- 元の文章:
NYから移住したアーティストtaka konoが提唱するアートスペースとして、都心のホワイトキューブの真逆にあたるオフサイトのギャラリーを実現した「mcg21xoxo」。松戸駅5分に立地するスケルトン状態の1F2Fからなる2部屋をそのまま活用したアートギャラリーとして運営されました。さらにその後、松戸駅前にありながら40年近く使われず廃墟同様になっていたビル地下フロアを活用した現代アート映像作品専門のプライベートシアターギャラリーが「mcg21xoxo sandue」です。

  • プロジェクト名
    • mcg21xoxo |mcg21xoxo sundae
  • 実施期間
    • 2020年12月~2022年4月

ストーリー

地方都市の慢性的な空き家・空きテナントは社会問題化しており、最近はリノベーションの話題もごく一般的となりました。一方でリノベーション自体がビジネススキームであったり、事業目的化している側面もあり、空き物件をできるだけ創意工夫やアイデア、DIY精神で再生しようという試行錯誤が変わらず求められています。mcg21xoxoの基本的なコンセプトは、未来の世界で廃墟化したギャラリー。そもそも廃墟に近い状態であること自体が価値として認められており、空きテナントの価値転換を諮るものでもありました。

- 課題の内容: 上にある松戸のアートギャラリーについての文章を、一字も変えずに全部書き出してください。

- 抜き出した資料:
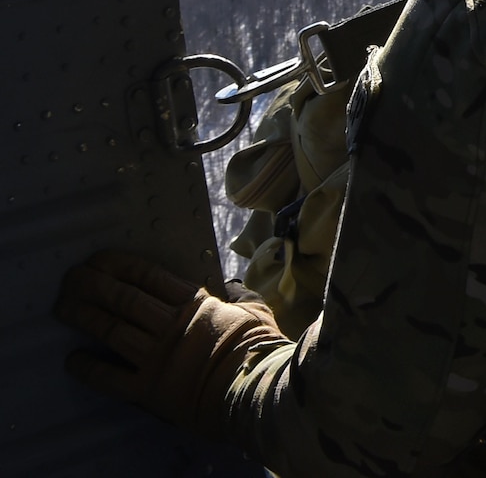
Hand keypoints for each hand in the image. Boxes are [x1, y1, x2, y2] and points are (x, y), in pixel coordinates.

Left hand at [54, 249, 289, 438]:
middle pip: (124, 299)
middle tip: (70, 278)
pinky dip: (89, 368)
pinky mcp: (148, 389)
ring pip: (112, 330)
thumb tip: (230, 286)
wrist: (254, 389)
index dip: (119, 265)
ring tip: (62, 307)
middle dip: (93, 285)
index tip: (97, 259)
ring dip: (85, 317)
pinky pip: (111, 377)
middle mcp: (169, 326)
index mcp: (194, 304)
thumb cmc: (259, 348)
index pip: (148, 276)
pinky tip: (72, 359)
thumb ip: (239, 297)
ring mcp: (156, 357)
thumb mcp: (256, 312)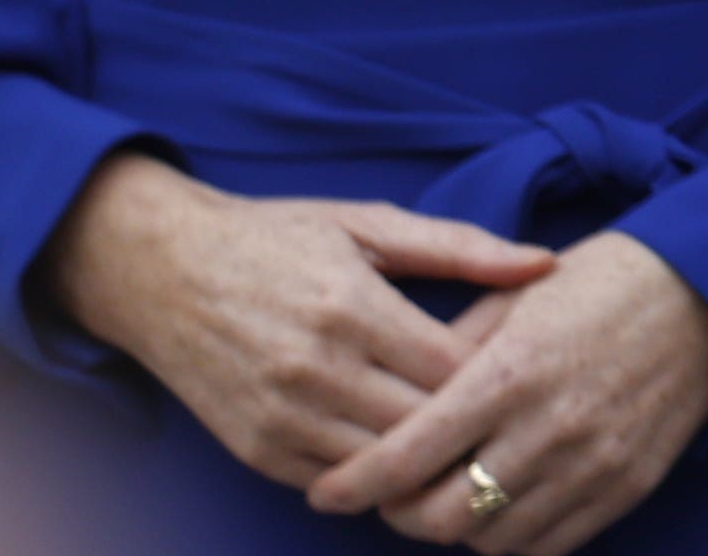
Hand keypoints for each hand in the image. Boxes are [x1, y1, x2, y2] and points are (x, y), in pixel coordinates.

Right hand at [32, 154, 556, 490]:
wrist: (161, 271)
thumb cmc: (278, 237)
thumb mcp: (371, 223)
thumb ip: (462, 246)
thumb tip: (546, 262)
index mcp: (352, 307)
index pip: (453, 370)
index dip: (498, 374)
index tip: (522, 365)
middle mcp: (314, 369)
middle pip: (423, 426)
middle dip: (471, 423)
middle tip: (507, 411)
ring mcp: (279, 417)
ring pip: (381, 467)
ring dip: (425, 458)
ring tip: (464, 437)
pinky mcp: (254, 450)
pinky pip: (334, 484)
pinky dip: (374, 476)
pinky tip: (402, 451)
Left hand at [307, 230, 707, 553]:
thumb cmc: (604, 282)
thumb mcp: (516, 295)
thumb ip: (448, 352)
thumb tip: (391, 403)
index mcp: (510, 371)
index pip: (404, 458)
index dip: (352, 486)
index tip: (328, 493)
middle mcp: (549, 427)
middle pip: (437, 517)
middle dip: (399, 512)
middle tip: (392, 492)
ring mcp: (592, 464)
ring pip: (487, 540)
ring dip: (455, 526)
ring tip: (451, 494)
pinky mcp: (627, 488)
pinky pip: (546, 547)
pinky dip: (510, 537)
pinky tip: (502, 504)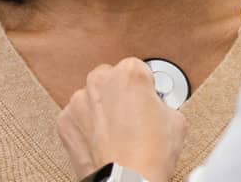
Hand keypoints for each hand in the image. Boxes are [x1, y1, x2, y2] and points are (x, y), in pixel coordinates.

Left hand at [57, 58, 185, 180]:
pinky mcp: (65, 122)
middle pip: (110, 78)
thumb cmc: (151, 154)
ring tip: (117, 134)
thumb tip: (155, 106)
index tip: (146, 101)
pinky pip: (77, 118)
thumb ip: (161, 102)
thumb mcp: (176, 120)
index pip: (137, 68)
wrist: (128, 181)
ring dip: (101, 110)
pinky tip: (102, 142)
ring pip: (91, 98)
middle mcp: (100, 81)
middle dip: (119, 94)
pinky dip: (86, 128)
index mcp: (129, 73)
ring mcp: (78, 101)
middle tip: (132, 118)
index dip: (144, 87)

- 課題への答え:
NYから移住したアーティストtaka konoが提唱するアートスペースとして、都心のホワイトキューブの真逆にあたるオフサイトのギャラリーを実現した「mcg21xoxo」。松戸駅5分に立地するスケルトン状態の1F2Fからなる2部屋をそのまま活用したアートギャラリーとして運営されました。さらにその後、松戸駅前にありながら40年近く使われず廃墟同様になっていたビル地下フロアを活用した現代アート映像作品専門のプライベートシアターギャラリーが「mcg21xoxo sandue」です。

  • プロジェクト名
    • mcg21xoxo |mcg21xoxo sundae
  • 実施期間
    • 2020年12月~2022年4月

ストーリー

地方都市の慢性的な空き家・空きテナントは社会問題化しており、最近はリノベーションの話題もごく一般的となりました。一方でリノベーション自体がビジネススキームであったり、事業目的化している側面もあり、空き物件をできるだけ創意工夫やアイデア、DIY精神で再生しようという試行錯誤が変わらず求められています。mcg21xoxoの基本的なコンセプトは、未来の世界で廃墟化したギャラリー。そもそも廃墟に近い状態であること自体が価値として認められており、空きテナントの価値転換を諮るものでもありました。